Thursday, June 10, 2010

Alzheimer, Albrecht: Losing Is/Is Not Art

Alzheimer:

alt = old
als = as
al = all
heim = home
er = he

The google book about Alzheimer has random gaps, as if omission or forgetting were a sales pitch. I buy the book, Alzheimer: The Life of a Physician and the Career of a Disease, by Konrad & Ulrike Maurer, published in Germany in 1998 and by Columbia University Press in 2003. It is worth having, if for Figure 5.6 alone: "Alzheimer jumping rope." He is seen from the back. His jacket has caught the air like a petticoat; his arms are extended like wings; one leg is missing, the one he has just guided over the rope extended by two women and a girl in long dresses.

His voice comes to us mostly in questions. He asks them of his patients. What is your name? What is your husband's name? What year is it? 5 x 7 is what? What am I holding in my hand? Where are you? Sometimes the answers work, often they do not, like bad keys. Sometimes the answer is that I was born this year. Sometimes the answer is I don't know. Sometimes the answer is I'm going to die. When did you get married? To which: "indeed, the woman lives on the same corridor."


Alzheimer's: to discover is to own. The Amerigo Vespuci of forgetting. His exquisitely drawn maps of neurofibrils and brain plaque. An exactitude that meets its unraveling in "softness of the brain."

Auguste D. was his dinghy, his craft, his vessel, the Matson container ship to his idea. Auguste D. was jealous of her husband, a railroad clerk, forgot how to cook, screamed constantly, soiled herself, lost weight. When she died, he received her brain; he drew its tendrils, its blockages, its shrinkage. On her last day she "was very loud," was "very dazed," had ulcerated skin, pneumonia in both lobes. She died at quarter to 6. She had been ill for four and a half years. Her husband could not make his payments at the end. Dr. Alois Alzheimer paid.

With her free hand,
she swats at me, screams,
Stop it. Leave me here to die.

That was the day Malaika King Albrecht's mother forgot how to get out of the car. Al = all. Brecht = alienation of the audience, Bertolt. Durer: endure, duration.

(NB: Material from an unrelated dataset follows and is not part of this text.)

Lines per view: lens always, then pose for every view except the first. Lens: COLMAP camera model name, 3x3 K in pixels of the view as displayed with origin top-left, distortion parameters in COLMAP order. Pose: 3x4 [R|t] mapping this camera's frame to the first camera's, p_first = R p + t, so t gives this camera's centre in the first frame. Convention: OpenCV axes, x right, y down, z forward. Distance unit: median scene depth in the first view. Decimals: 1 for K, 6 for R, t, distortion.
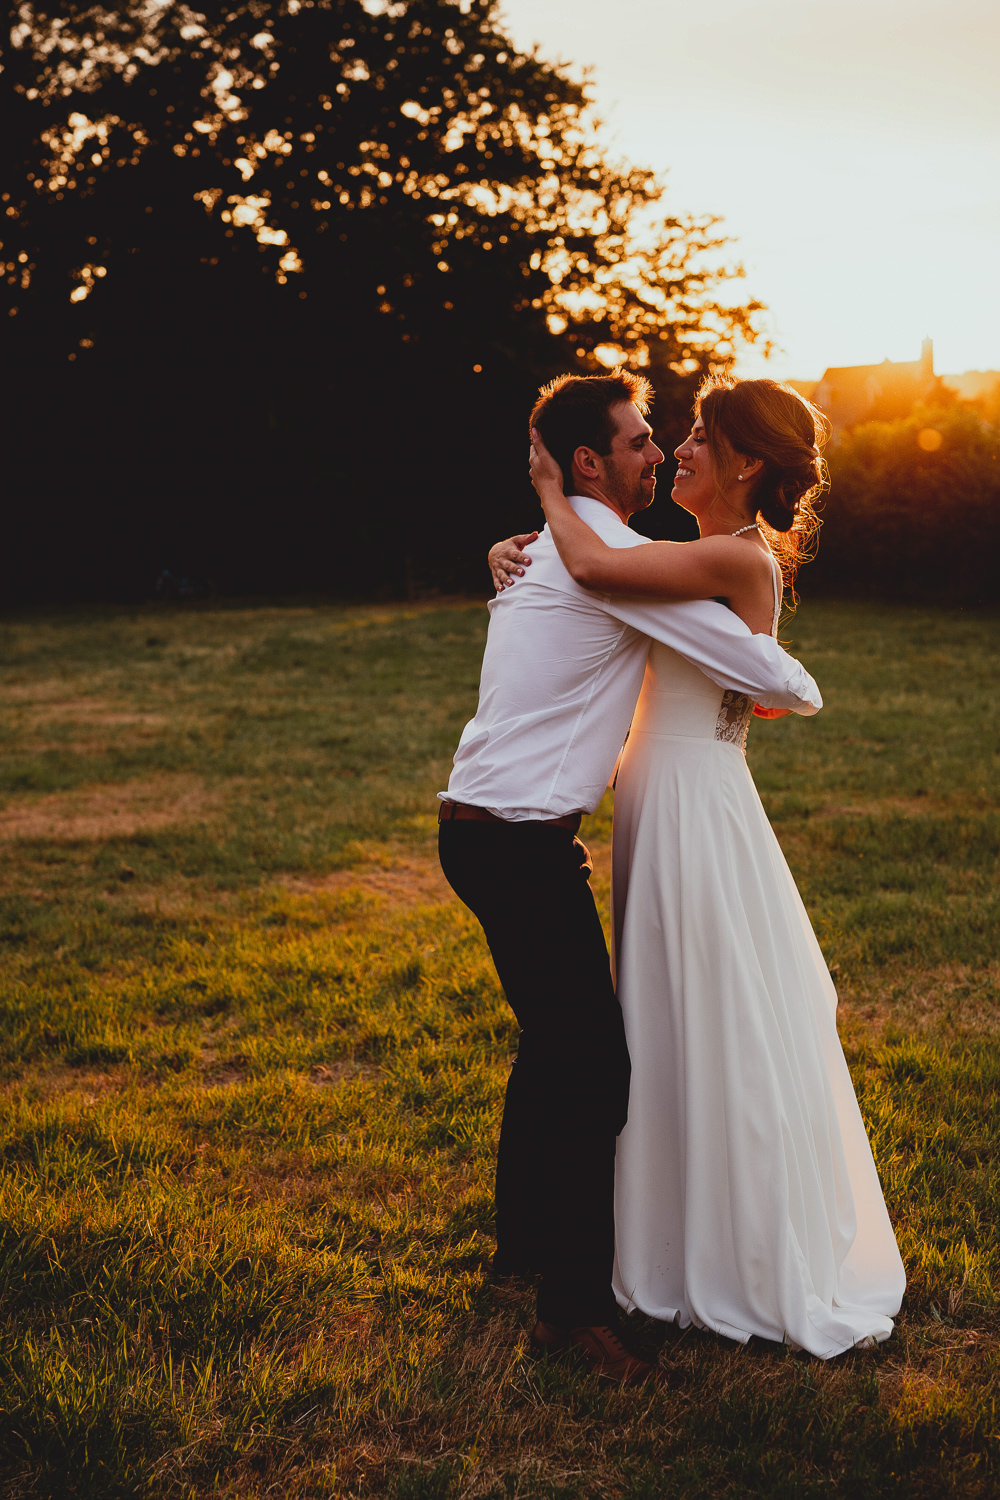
lens RADIAL K [[3416.9, 0, 500.0], [0, 3416.9, 750.0], [0, 0, 1]] dist [-0.073603, -0.014096]
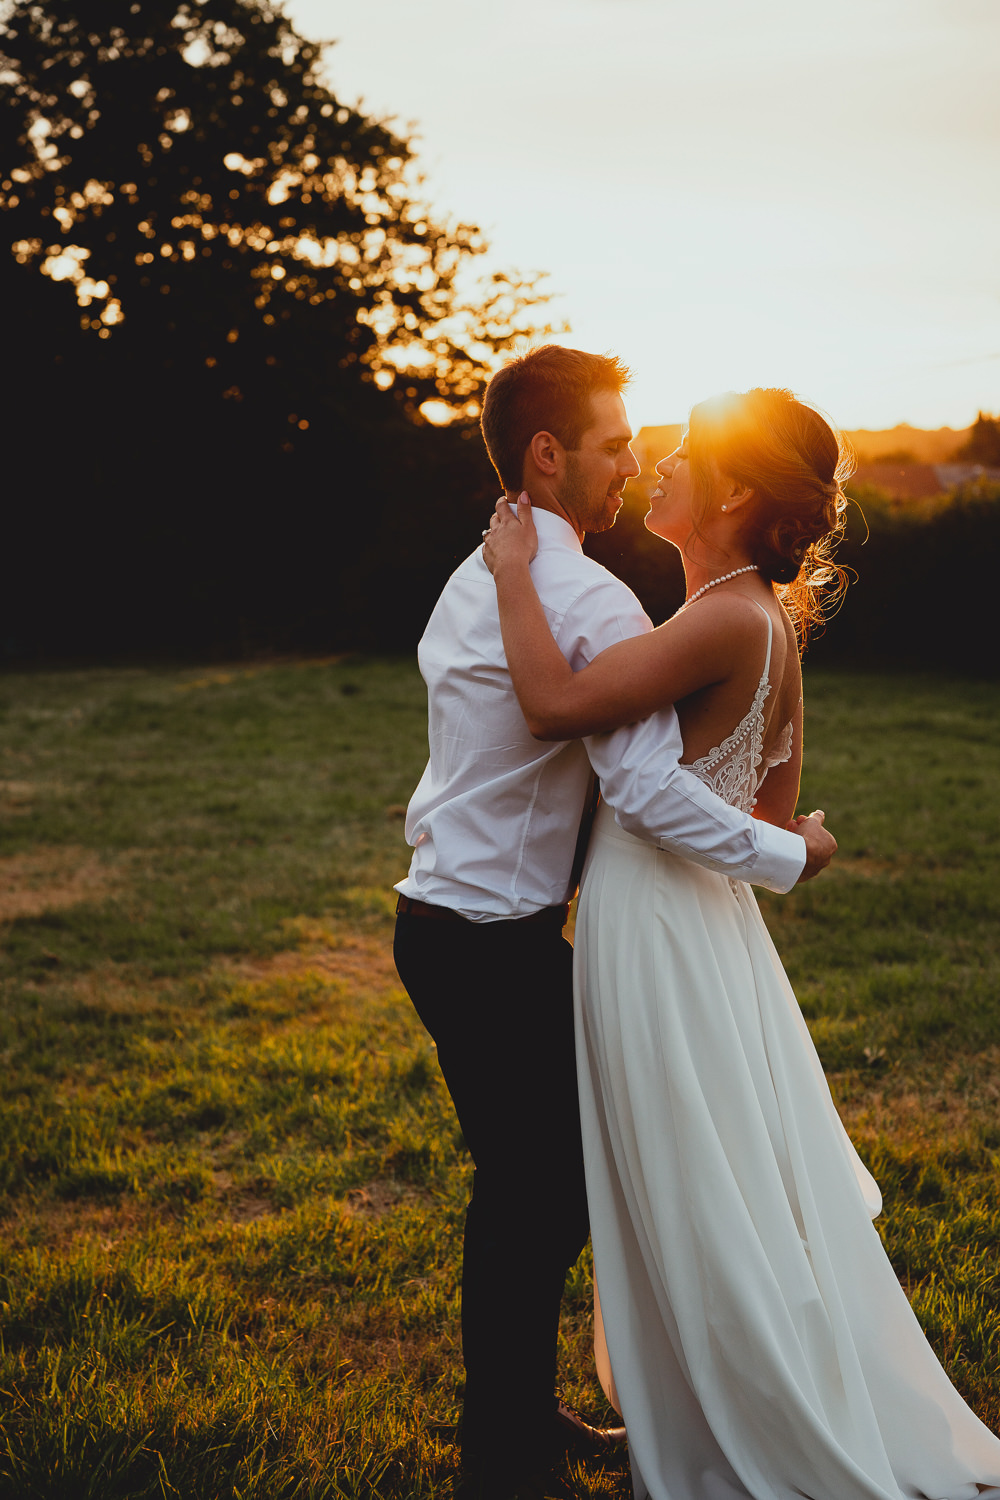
lens RADIAL K [[2941.3, 0, 454.4], [0, 2941.3, 720.8], [0, 0, 1]] dist [-0.047096, 0.109361]
pose [[0.991123, -0.010849, 0.132507, -0.085340], [0.014256, 0.999591, -0.024792, -0.005078], [-0.132184, 0.026461, 0.990872, 0.173133]]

Then she cusses, such a string of words.
For a moment I'm almost glad
she remembers them. (17)

There is little art to this losing. Losing objects, losing loved ones, these are artful. Losing your bedroom, losing the name for puppy, losing control of the car: these are not. What once was there is gone. What once was there reappears: "Learn to see dead family members / in the dark. Over / and over, call to them." (25)

While those of us who cannot see the dead must learn to forget, too. "Sometimes I / start to dial your number / before I remember." (35)

The final section of King Albrecht's small book is "Erasure," which re-presents some of the poems already printed in the text. The words are lighter, they are disappearing, save for a few bold ones, like "my mother" and "can't get back" and "Remember?" The poet cannot completely let her language go. There are still words where erasure is being enacted. Let them go. Erase them. They are gone. And yet their interference assures us there is no new poem, no Rad I Os to Paradise Lost, just occasional blurts of sense gathered from out of the white noise. Forgetting is not clean, or quiet.

Other absences, elisions: Alzheimer's colleague, Dr. Rudin (umlaut over the u). First mention on page 109: "The second scientific assistant, Swiss-born Ernst Rudin, because full professor of psychiatry in Munich in 1933 and a member of the specialist advisory council for population and racial policy in the Third Reich's Interior Ministry; he can be considered a pioneer of German 'Hereditary and Racial Care.'" (109)

Second mention: "As a scientist he distinguished himself primarily with works on the genealogy of schizophrenia. However, he continues to be remembered for writing the medical commentary on the Nazi law on the prevention of congenitally ill offspring, a law he also helped to implement."

Pioneer
Remembered

The ethics--the lack thereof--in these terms astonishes.